Deer Valley now offers three chairlifts for summer biking, including the newly opened Undertow, accessed from Snow Park Lodge (the base area). This gives riders plenty of options using the full vertical at DV and allows them to add on distant loops like Spin Cycle. I also like heading out on Mid Mountain and pedaling up to Team Big Bear, where less-used trails such as Moosebones and its tall pine trees offer a shady climb as well as the flowy downhill that is Corvair can be accessed. See, I can pedal uphill!
Park City Mountain Resort
Park City runs its Crescent lift for mountain bikers, delivering riders a few hundred feet above the iconic Mid Mountain Trail. So many classic Old Town rides can be accessed from here: the flowy Johns 99, CMG’s speedy corners, and the I-wish-this-was-a-downhill-only Spiro Trail, plus favorites like Mojave and its moondust or the pine-needle soft Empire Link—all deliver you back to either the resort base or the Main Street area. Lunch anyone?

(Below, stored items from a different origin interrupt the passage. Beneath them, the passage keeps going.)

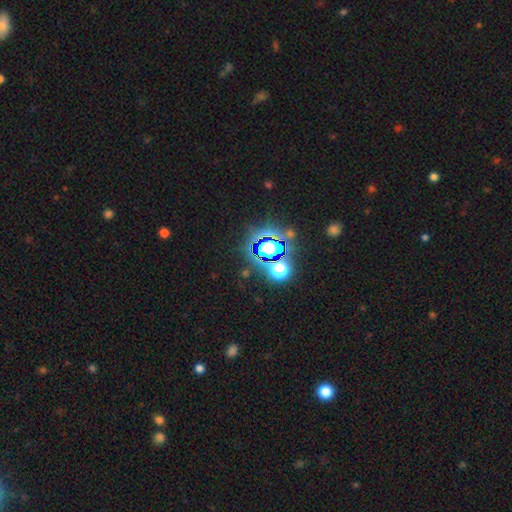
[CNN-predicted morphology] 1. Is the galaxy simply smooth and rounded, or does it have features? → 81% star or artifact, 12% smooth, 7% featured or disk.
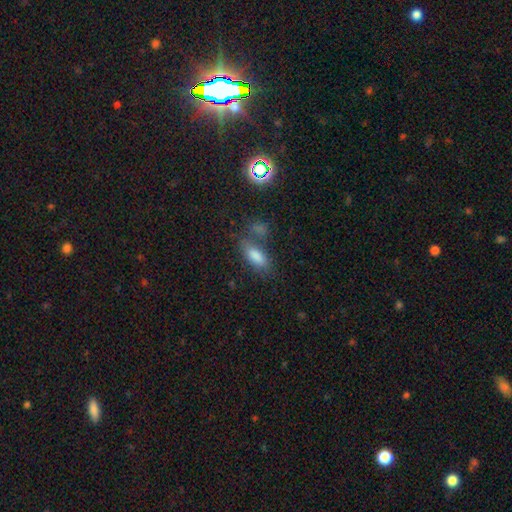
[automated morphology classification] A smooth galaxy with no disk features (78%) that is in between round and cigar-shaped (78%).

Vote fractions:
- Smooth or featured? smooth: 78% / star or artifact: 13% / featured or disk: 9%
- How rounded? in between: 78% / cigar-shaped: 17% / round: 5%
- Merging? none: 56% / merger: 18% / minor disturbance: 17% / major disturbance: 9%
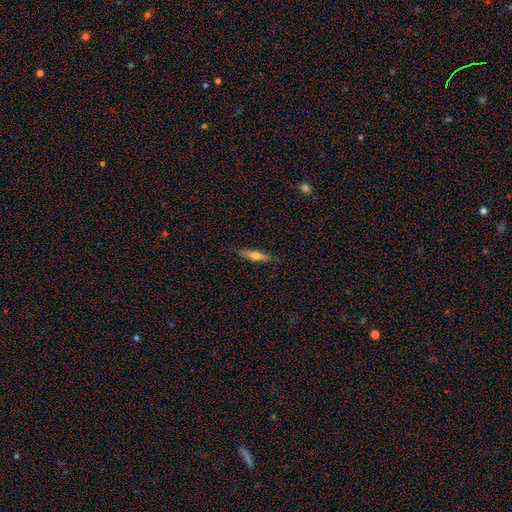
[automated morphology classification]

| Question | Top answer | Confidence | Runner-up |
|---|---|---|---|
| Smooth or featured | smooth | 48% | featured or disk (45%) |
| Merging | none | 87% | minor disturbance (10%) |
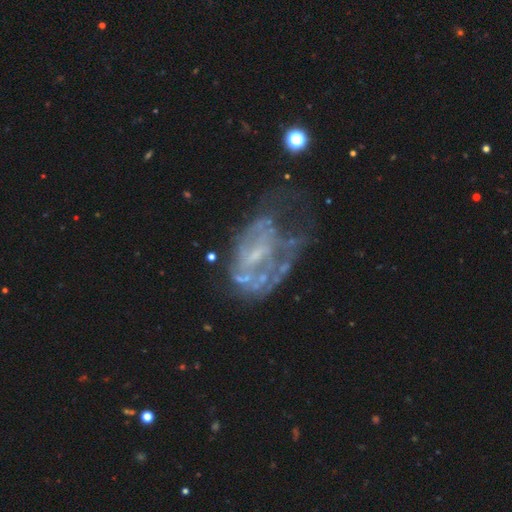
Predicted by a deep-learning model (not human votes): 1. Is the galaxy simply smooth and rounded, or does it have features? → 73% featured or disk, 15% smooth, 12% star or artifact.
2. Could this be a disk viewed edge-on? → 97% no, 3% yes.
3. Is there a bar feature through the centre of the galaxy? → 59% no, 32% weak, 8% strong.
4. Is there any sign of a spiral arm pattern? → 52% no, 48% yes.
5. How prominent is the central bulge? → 46% small, 36% none, 16% moderate, 1% large, 1% dominant.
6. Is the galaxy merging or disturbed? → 39% major disturbance, 31% none, 23% minor disturbance, 7% merger.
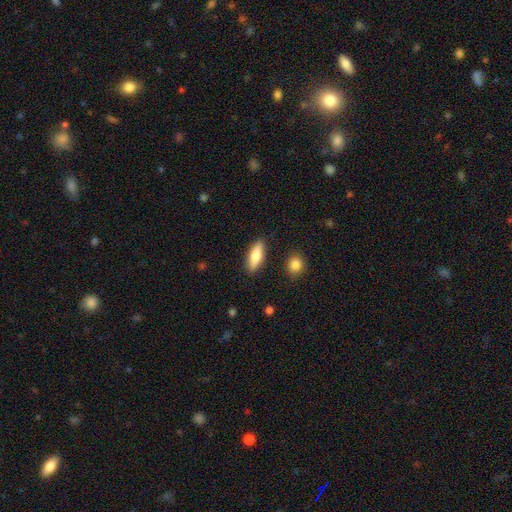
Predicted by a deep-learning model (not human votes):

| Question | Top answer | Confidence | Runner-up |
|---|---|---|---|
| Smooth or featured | smooth | 78% | featured or disk (16%) |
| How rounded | in between | 61% | cigar-shaped (37%) |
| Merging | none | 87% | minor disturbance (9%) |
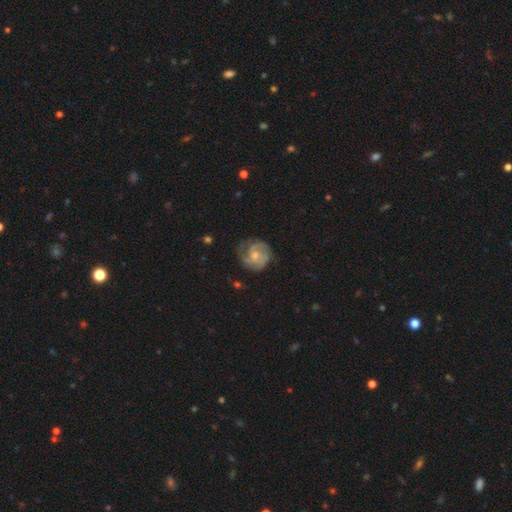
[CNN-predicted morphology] The model was most divided on "spiral winding": tight: 45%, medium: 42%, loose: 14%. Remaining: edge-on disk — no (98%); spiral arms — yes (92%); smooth or featured — featured or disk (77%); bar — no (66%); merging — none (65%); bulge size — small (50%); spiral arm count — 2 (34%).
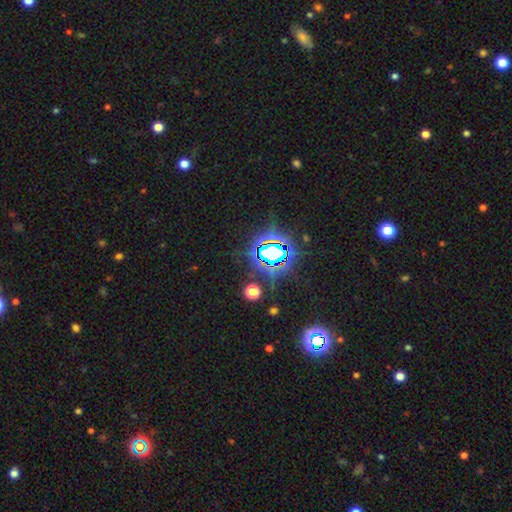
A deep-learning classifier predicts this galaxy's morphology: This is likely a star or artifact rather than a galaxy (80%).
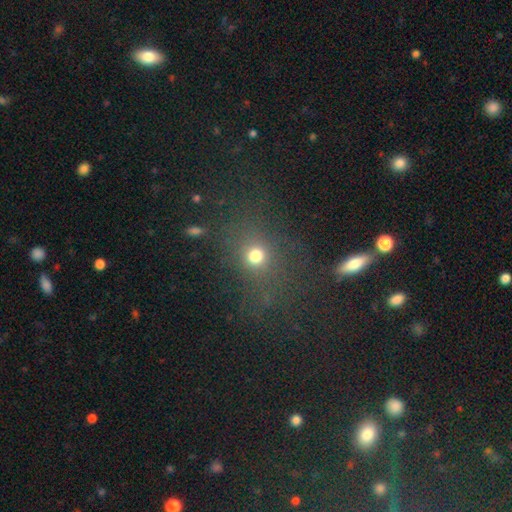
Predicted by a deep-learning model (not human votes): A smooth galaxy with no disk features (66%) that is round (70%).

Vote fractions:
- Smooth or featured? smooth: 66% / star or artifact: 22% / featured or disk: 12%
- How rounded? round: 70% / in between: 27% / cigar-shaped: 3%
- Merging? none: 71% / minor disturbance: 12% / major disturbance: 10% / merger: 6%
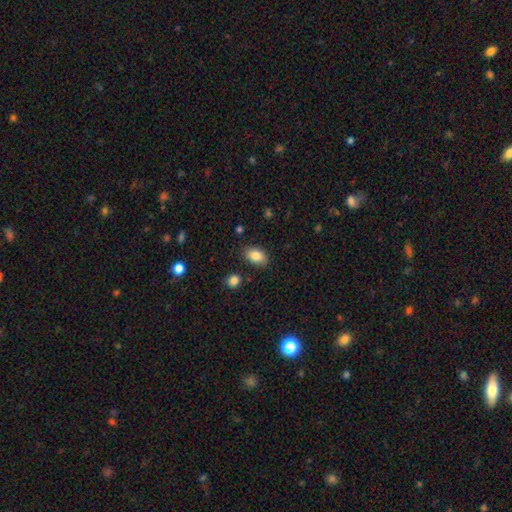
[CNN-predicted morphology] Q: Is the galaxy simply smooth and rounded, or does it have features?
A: smooth — 86%.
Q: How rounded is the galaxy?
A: in between — 88%.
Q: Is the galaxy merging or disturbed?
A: none — 82%.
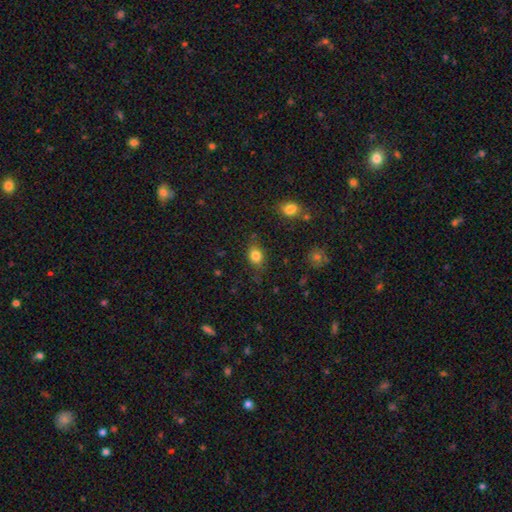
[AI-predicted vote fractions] smooth_or_featured: smooth (p=0.82) [alt: star or artifact p=0.11]
how_rounded: in between (p=0.60) [alt: round p=0.39]
merging: none (p=0.75) [alt: minor disturbance p=0.18]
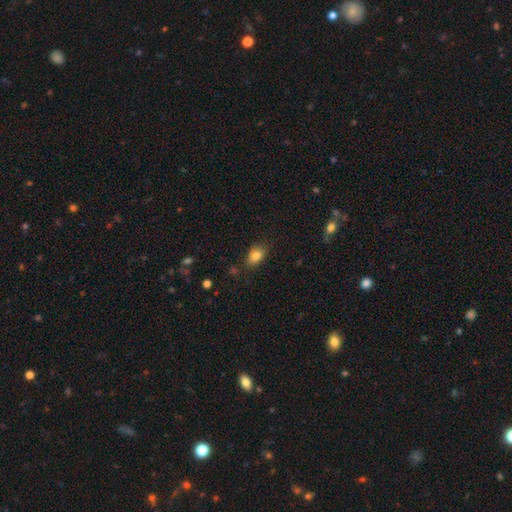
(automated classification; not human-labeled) Morphology: type=smooth (84%); roundness=in between (84%); merging=none (76%).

Going back to the “change your starting point” argument: by starting at the top of Crescent, an enjoyable pedal up Keystone and/or Apex delivers you to Shadow Lake—both the trail and lake. Anyone up for a quick dip?

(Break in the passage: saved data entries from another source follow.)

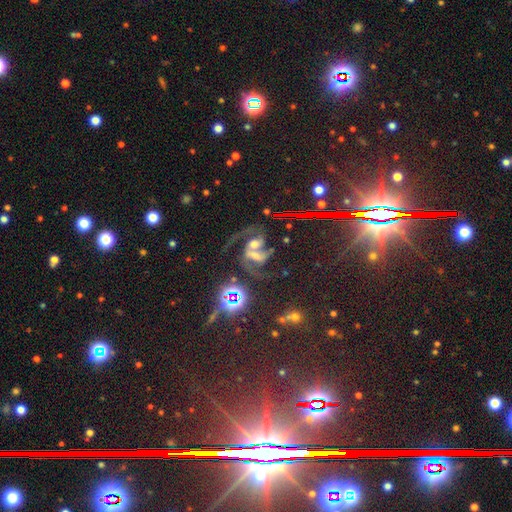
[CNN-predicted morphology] Q: Smooth or featured?
A: featured or disk (71%); runner-up: star or artifact (17%)
Q: Edge-on disk?
A: no (97%); runner-up: yes (3%)
Q: Bar?
A: no (37%); runner-up: weak (36%)
Q: Spiral arms?
A: yes (90%); runner-up: no (10%)
Q: Spiral winding?
A: medium (45%); runner-up: loose (42%)
Q: Spiral arm count?
A: 2 (74%); runner-up: 1 (12%)
Q: Bulge size?
A: moderate (46%); runner-up: small (22%)
Q: Merging?
A: merger (53%); runner-up: none (20%)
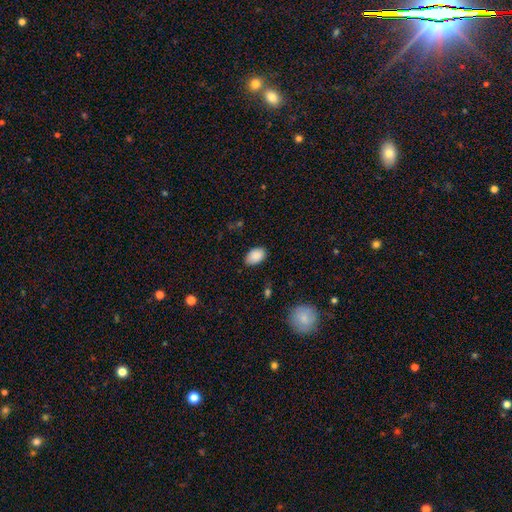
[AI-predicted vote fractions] Q: Smooth or featured?
A: smooth (89%); runner-up: star or artifact (7%)
Q: How rounded?
A: in between (90%); runner-up: round (9%)
Q: Merging?
A: none (85%); runner-up: minor disturbance (11%)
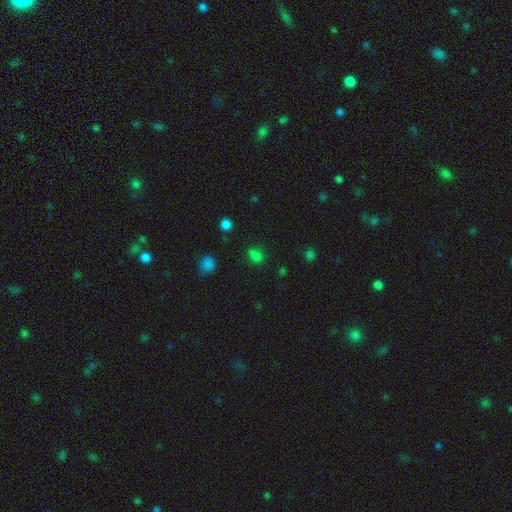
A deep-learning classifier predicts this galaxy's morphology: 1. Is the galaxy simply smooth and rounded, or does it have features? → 70% smooth, 25% star or artifact, 6% featured or disk.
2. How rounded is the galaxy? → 53% round, 45% in between, 2% cigar-shaped.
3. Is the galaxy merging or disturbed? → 68% none, 17% minor disturbance, 8% merger, 7% major disturbance.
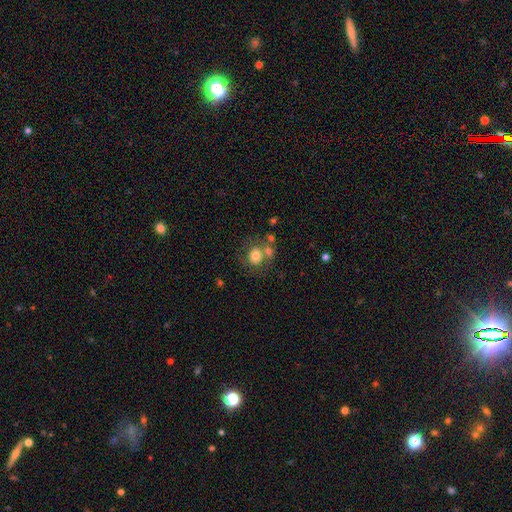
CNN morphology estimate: smooth 72%, featured or disk 18%, star or artifact 10%. Down the decision tree: how rounded — round (76%); merging — none (52%).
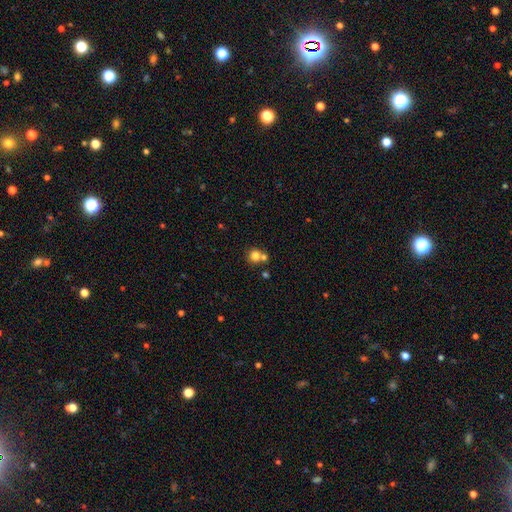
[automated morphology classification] Smooth or featured? Predicted: smooth (p=0.78). How rounded? Predicted: round (p=0.90). Merging? Predicted: none (p=0.56).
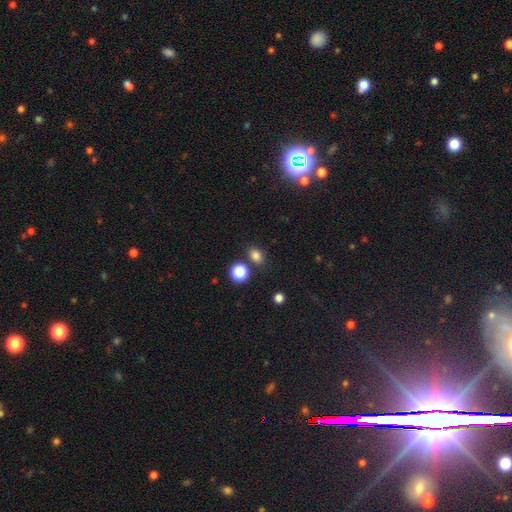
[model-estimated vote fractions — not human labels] Smooth or featured? smooth (81%)
How rounded? in between (62%)
Merging? none (78%)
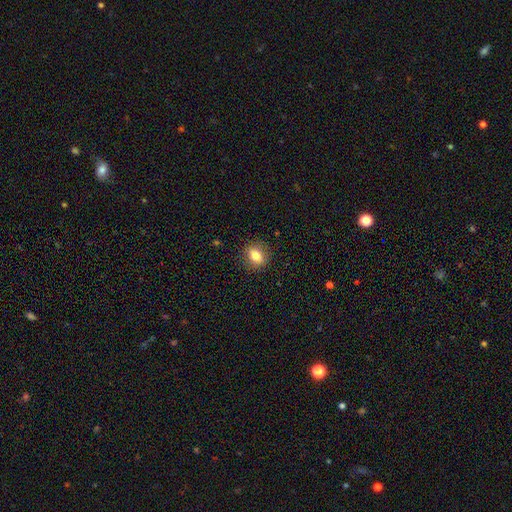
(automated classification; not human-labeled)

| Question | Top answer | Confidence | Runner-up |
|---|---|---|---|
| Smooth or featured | smooth | 79% | featured or disk (12%) |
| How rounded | in between | 54% | round (43%) |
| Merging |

Pushing further past the lake opens up access to Puke Hill and the iconic Wasatch Crest Trail. Other cross-country routes link to the bottom of Pinecone, which is another access point for the Crest. There is plenty of pedaling above Crescent to be had, is my point, and there is no shame in my mind cutting out the first 2,000 feet of those climbs from time to time.
Solitude has some fun rides off the Sunrise triple chair. The hand-built Kruzr and fast yet, just techy enough Serenity are old-school classics. Queen Bess, with its banked turns and cyclist-friendly grade, is a treat to ride both uphill or down through the large trees on the flanks of Honeycomb Canyon. Create a loop for an enjoyable day of riding, and stay for free concerts on Sunday evenings in the village as a fun way to close out the weekend.

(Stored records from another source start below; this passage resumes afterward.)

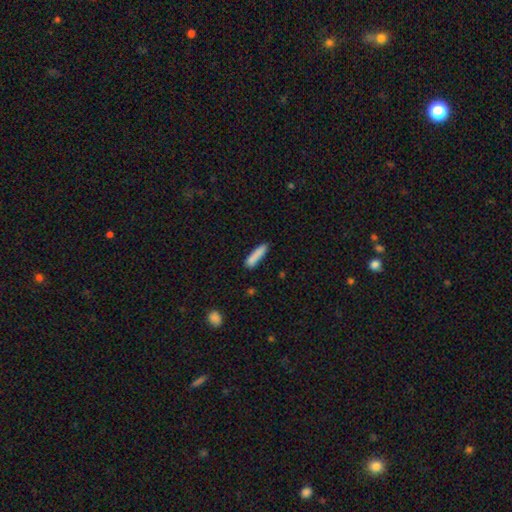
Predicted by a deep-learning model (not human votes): Smooth or featured?
  - smooth: 85% *
  - featured or disk: 8%
  - star or artifact: 7%
How rounded?
  - cigar-shaped: 81% *
  - in between: 17%
  - round: 2%
Merging?
  - none: 79% *
  - minor disturbance: 15%
  - merger: 3%
  - major disturbance: 3%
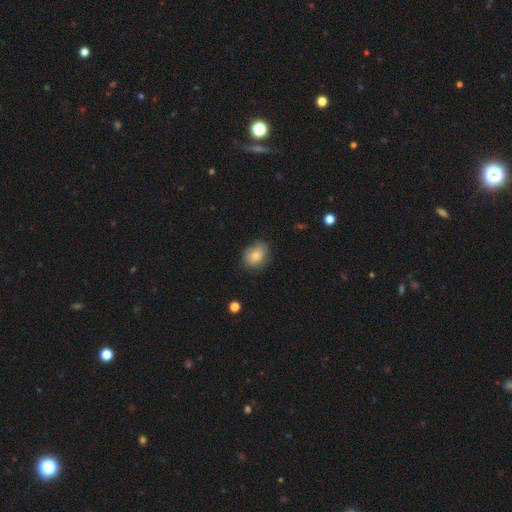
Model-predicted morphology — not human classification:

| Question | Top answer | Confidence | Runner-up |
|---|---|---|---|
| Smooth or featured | smooth | 78% | featured or disk (14%) |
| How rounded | in between | 64% | round (34%) |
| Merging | none | 77% | minor disturbance (18%) |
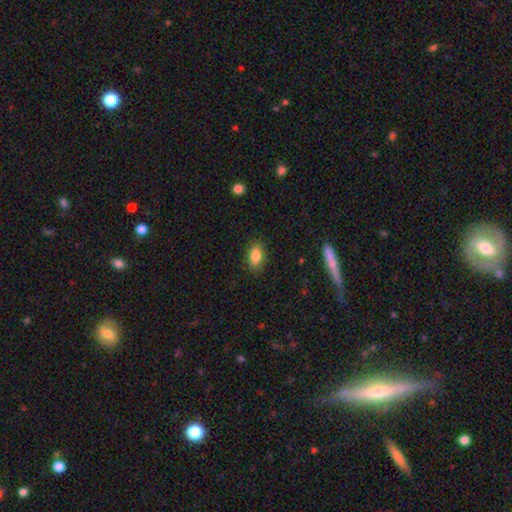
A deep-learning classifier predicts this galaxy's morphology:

Sundance was one of the first places in Utah I learned lifts ran in the summer for biking. Scotts Pond to Archie’s Loop is a must-do once a summer for me. Going from views of Mt. Timp, to a deep forest with ponds nad horse stables is the perfect display of the juxtaposition that is Sundance. Speedtrap and Switchback Alley always provide a fun test for my cornering skills. The slow pace of Sundance is a fun way to mix up the fast downhills with fun conversation on the chairlift. And nearby Deer Creek or the lower Provo River offer paddleboard and tubing options after a day of sweating on the trails.
Love the Spandex, Hate The Pads?
For the purists who earn every foot of vert, there are plenty of rides where you will never see a bike careening toward you at downhill speed. More and more directional trails are popping up in Utah, which I am in full agreement with. No one wants any accidents, and there are plenty of trails to go around, for bikers, hikers, and pets.
A few of the uphill-only trails around the Wasatch Front and Back include Jenni’s, Dawns, and Armstrong (Park City), Yeti’s (Utah Olympic Park), Lower Corner Canyon and Clark’s Trail (Draper). The only quads you’ll use are your own. Enjoy!